▸ Extrait fourni
--------------------------------
Language of document : ECLI:EU:T:2021:724

Affaire T296/18

Polskie Linie Lotnicze “LOT” SA

contre

Commission européenne

 Arrêt du Tribunal (dixième chambre élargie) du 20 octobre 2021

« Concurrence – Concentrations – Transport aérien – Décision déclarant une opération de concentration compatible avec le marché intérieur et l’accord EEE – Marché en cause – Appréciation des effets de l’opération sur la concurrence – Engagements – Obligation de motivation »

1.      Concentrations entre entreprises – Examen par la Commission – Définition du marché en cause – Prémisses factuelles relatives au contexte de la concentration – Contrôle de l’exactitude matérielle et de la pertinence des éléments retenus

(Règlement du Conseil no 139/2004, art. 2 et 6)

(voir points 37, 38, 42-57)

2.      Concentrations entre entreprises – Examen par la Commission – Définition du marché en cause – Délimitation matérielle – Entreprise concernée – Notion – Transfert partiel d’actifs – Appréciation en fonction des seuls actifs transférés

[Règlement du Conseil no 139/2004, art. 2, 3, § 1, b), et 5, § 2 ; communication de la Commission 2008/C 95/01, § 136]

(voir points 59-62)

3.      Concentrations entre entreprises – Examen par la Commission – Définition du marché en cause – Concentration entre deux compagnies aériennes prévoyant le transfert de créneaux horaires – Critères – Substituabilité des produits – Approche par aéroport de rattachement des créneaux horaires concernés

(Règlement du Conseil no 139/2004, art. 2 ; règlement de la Commission no 802/2004, annexe I, section 6 ; communication de la Commission 97/C 372/03, § 13 à 17, 20, 21 et 24)

(voir points 65, 66, 73-76, 79-81, 86)

4.      Concentrations entre entreprises – Examen par la Commission – Définition du marché en cause – Concentration entre deux compagnies aériennes prévoyant le transfert de créneaux horaires – Charge de la preuve incombant à la partie contestant la définition du marché en cause – Nécessité d’apporter des indices sérieux de nature à démontrer de manière tangible l’existence d’un problème concurrentiel appelant un examen de la Commission – Insuffisance des éléments produits par la partie contestant l’approche retenue

(Règlement du Conseil no 139/2004, art. 2 et 6)
--------------------------------
▸ Données fournies
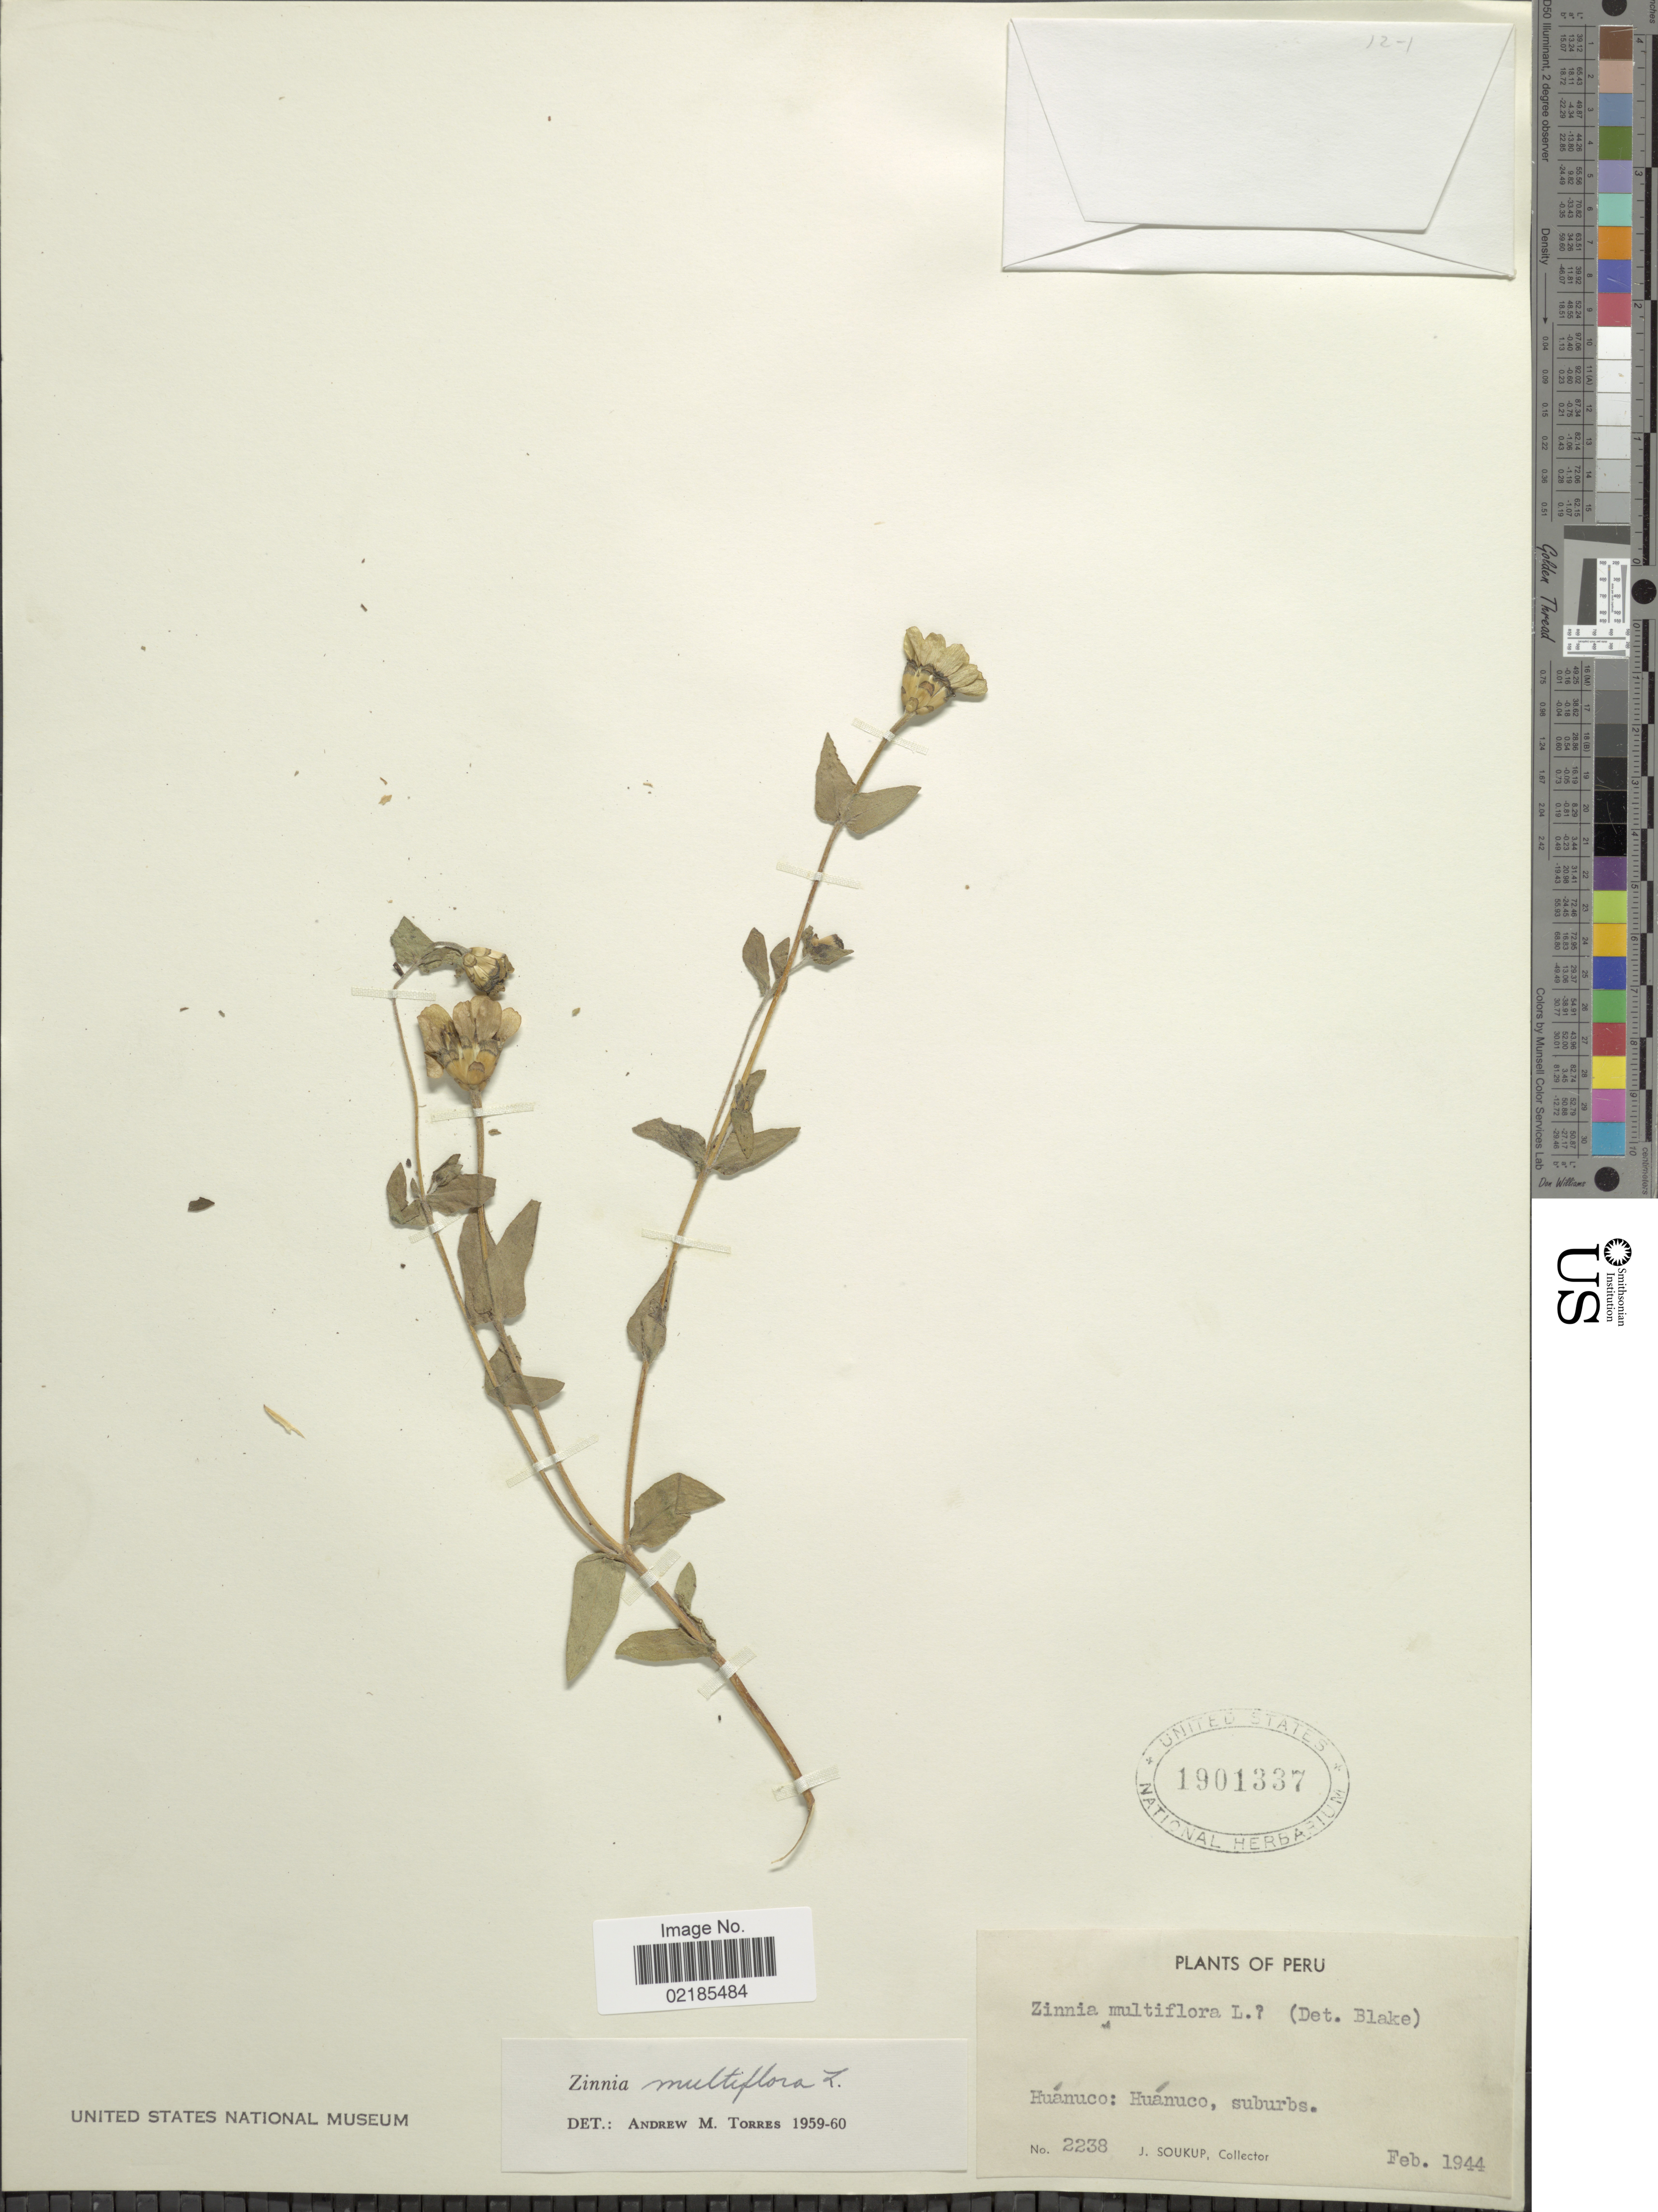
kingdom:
--------------------------------
▸ Le problème
Prolongez le sommaire de l'arrêt du Tribunal dans l'affaire T296/18 en reprenant juste après sa dernière ligne.

▸ Résultat ci-dessous
(voir points 67, 82-85, 87, 88)

5.      Concentrations entre entreprises – Appréciation de la compatibilité avec le marché intérieur – Examen par la Commission – Appréciation des effets de la concentration sur la concurrence – Appréciations d’ordre économique – Pouvoir discrétionnaire d’appréciation – Contrôle juridictionnel – Portée et limites

(Art. 263 TFUE ; règlement du Conseil no 139/2004, art. 2 et 6)

(voir points 92, 93)

6.      Concentrations entre entreprises – Appréciation de la compatibilité avec le marché intérieur – Concentration entre deux compagnies aériennes – Examen par la Commission – Appréciation des effets anticoncurrentiels – Respect des lignes directrices arrêtées par la Commission – Prise en compte des éléments d’appréciation mentionnés dans lesdites lignes directrices – Pouvoir d’appréciation de la Commission – Examen des niveaux de parts de marché

(Règlement du Conseil no 139/2004, considérant 32 et art. 2 ; communication de la Commission 2004/C 31/03, § 18)

(voir point 132)

7.      Concentrations entre entreprises – Appréciation de la compatibilité avec le marché intérieur – Critères – Effets anticoncurrentiels – Renforcement allégué de barrières à l’entrée sur le marché – Élément insuffisant à lui seul pour caractériser une entrave significative à une concurrence effective

(Règlement du Conseil no 139/2004, art. 2 et 6)

(voir points 133-136)

8.      Concurrence – Transports – Règles de concurrence – Transport aérien – Adoption par la Commission d’une décision constatant la compatibilité d’une opération de concentration avec le marché intérieur sans ouverture de la phase II – Concentration entre deux compagnies aériennes prévoyant le transfert de créneaux horaires – Violation des règles d’attribution des créneaux horaires du règlement no 95/93 – Absence

(Règlement du Conseil no 139/2004, art. 2, § 2 et 3 ; règlement du Conseil no 95/893, art. 8 bis, § 2)

(voir points 141-142)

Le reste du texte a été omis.